Robust monoparametric multiradar CFAR detection against non-Gaussian spiky clutter

The problem of decentralised constant false alarm rate (CFAR) detection in a distributed multiradar system is considered. First, the way in which an incorrect assumption of the clutter model affects the false alarm rate (FAR) of state-of-the-art decentralised multiradar systems is investigated, revealing current flaws of distributed detection techniques developed under the Gaussian assumption. Results show that the FAR of current distributed architectures degrades intolerably when non-Gaussian spiky clutter is present.
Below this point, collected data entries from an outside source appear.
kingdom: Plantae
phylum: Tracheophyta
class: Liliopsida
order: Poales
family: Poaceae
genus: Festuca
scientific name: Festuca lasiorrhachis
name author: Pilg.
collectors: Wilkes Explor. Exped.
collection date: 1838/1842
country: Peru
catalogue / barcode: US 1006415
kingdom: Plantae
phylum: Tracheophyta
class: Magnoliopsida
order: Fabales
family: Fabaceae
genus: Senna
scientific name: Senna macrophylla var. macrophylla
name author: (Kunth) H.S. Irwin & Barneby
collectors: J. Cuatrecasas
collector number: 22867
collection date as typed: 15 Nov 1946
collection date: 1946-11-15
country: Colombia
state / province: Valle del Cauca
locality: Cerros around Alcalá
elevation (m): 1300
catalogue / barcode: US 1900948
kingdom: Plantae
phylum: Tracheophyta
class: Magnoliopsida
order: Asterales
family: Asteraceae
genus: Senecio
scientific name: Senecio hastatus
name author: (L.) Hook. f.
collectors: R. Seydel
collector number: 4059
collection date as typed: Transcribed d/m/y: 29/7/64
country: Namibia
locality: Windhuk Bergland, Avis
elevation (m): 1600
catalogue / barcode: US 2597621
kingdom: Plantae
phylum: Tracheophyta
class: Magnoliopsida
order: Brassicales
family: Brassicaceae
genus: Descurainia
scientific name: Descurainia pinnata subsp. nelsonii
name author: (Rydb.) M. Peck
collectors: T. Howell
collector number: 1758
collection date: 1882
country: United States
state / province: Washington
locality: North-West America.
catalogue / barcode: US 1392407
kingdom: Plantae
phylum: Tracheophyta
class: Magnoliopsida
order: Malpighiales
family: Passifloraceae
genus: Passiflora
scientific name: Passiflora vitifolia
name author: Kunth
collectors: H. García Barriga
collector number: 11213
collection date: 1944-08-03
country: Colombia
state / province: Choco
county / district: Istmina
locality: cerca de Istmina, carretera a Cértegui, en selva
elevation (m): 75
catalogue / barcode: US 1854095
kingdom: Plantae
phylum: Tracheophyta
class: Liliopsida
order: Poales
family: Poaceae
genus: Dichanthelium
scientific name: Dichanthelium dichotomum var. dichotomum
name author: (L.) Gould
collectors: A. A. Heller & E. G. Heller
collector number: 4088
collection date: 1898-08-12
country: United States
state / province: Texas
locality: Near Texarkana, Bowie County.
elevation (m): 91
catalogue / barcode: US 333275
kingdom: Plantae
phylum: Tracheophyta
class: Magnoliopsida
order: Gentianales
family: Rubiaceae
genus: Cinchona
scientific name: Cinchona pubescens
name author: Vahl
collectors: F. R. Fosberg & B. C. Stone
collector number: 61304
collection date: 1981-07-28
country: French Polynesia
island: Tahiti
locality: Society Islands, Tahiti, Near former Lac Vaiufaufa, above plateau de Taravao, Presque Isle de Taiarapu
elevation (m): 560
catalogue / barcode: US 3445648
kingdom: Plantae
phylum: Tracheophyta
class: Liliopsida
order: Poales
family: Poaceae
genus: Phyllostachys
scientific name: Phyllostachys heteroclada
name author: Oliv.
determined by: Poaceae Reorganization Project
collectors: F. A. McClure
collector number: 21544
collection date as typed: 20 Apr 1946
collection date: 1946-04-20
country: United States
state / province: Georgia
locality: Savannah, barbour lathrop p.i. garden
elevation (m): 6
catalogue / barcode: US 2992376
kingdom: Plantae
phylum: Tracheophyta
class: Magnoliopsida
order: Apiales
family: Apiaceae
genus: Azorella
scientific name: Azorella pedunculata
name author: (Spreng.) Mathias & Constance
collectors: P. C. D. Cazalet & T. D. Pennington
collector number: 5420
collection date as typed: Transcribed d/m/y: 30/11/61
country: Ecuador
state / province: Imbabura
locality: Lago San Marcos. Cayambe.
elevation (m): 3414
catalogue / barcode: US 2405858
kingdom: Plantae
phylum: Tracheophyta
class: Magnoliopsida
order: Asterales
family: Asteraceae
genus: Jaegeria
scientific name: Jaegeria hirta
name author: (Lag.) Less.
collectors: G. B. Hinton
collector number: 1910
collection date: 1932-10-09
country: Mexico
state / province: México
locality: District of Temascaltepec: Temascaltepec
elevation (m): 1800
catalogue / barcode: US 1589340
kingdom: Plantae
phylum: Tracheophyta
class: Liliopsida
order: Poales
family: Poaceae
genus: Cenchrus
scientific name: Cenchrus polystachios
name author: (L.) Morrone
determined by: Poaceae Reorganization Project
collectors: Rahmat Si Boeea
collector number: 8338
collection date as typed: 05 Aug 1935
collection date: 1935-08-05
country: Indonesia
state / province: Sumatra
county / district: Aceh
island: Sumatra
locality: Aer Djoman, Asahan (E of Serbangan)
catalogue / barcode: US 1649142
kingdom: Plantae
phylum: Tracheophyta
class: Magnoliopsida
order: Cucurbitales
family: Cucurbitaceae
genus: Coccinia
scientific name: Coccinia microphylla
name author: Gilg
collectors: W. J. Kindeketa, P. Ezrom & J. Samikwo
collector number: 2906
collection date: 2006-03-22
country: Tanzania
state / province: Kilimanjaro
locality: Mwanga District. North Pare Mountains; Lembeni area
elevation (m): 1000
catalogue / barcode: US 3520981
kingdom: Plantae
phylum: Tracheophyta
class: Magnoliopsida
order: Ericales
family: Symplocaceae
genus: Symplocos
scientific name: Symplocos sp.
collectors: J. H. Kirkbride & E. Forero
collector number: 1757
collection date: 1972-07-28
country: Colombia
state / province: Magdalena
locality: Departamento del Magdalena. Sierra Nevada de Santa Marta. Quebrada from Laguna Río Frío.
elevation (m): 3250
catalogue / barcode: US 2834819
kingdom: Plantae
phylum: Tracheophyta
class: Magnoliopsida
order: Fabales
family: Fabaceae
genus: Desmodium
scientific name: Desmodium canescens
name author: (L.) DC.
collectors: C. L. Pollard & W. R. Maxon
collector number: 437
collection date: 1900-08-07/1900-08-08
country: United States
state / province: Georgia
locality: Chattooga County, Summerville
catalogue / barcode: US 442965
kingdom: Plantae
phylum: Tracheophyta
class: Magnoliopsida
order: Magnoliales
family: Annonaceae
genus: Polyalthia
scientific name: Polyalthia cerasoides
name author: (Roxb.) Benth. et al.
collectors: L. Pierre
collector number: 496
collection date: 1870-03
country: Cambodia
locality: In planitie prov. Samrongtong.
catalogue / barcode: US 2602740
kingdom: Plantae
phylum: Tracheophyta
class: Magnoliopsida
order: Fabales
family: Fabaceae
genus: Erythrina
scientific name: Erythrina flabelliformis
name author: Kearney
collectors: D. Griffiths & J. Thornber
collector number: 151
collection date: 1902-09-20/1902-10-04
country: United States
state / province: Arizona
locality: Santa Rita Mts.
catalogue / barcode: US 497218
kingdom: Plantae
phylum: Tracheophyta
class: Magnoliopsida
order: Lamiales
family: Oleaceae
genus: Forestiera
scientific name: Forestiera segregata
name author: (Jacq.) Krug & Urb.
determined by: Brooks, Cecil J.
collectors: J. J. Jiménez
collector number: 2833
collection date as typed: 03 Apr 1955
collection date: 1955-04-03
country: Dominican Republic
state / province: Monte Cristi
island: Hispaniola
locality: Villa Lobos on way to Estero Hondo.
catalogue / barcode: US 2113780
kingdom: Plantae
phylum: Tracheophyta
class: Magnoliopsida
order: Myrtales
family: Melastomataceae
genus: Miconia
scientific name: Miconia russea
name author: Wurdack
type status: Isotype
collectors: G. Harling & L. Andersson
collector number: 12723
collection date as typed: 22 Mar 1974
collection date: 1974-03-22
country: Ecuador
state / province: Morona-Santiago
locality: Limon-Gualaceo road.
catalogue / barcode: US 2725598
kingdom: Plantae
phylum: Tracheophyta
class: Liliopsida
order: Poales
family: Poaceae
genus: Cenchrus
On the other hand, state-of-the-art biparametric CFAR algorithms for non-Gaussian clutter are computationally demanding and lossy, so the question that arises is: are they really necessary? It is shown that the answer is ‘no’, or rather, ‘not always’. A new distributed detection strategy with simple monoparametric multipulse CFAR detectors is proposed, that, in spite of the single parameter estimation, allows one to obtain a false alarm probability at the fusion centre robust against changes of the degree of clutter spikiness. The robustness is obtained by the joint action of multisensorial integration and local temporal integration, in conjunction with a specific choice of the local monoparametric estimator. After a robustness analysis of the algorithm the detection performance of the multiradar network is determined and a comparison with a decentralised system employing biparametric estimation algorithms presented.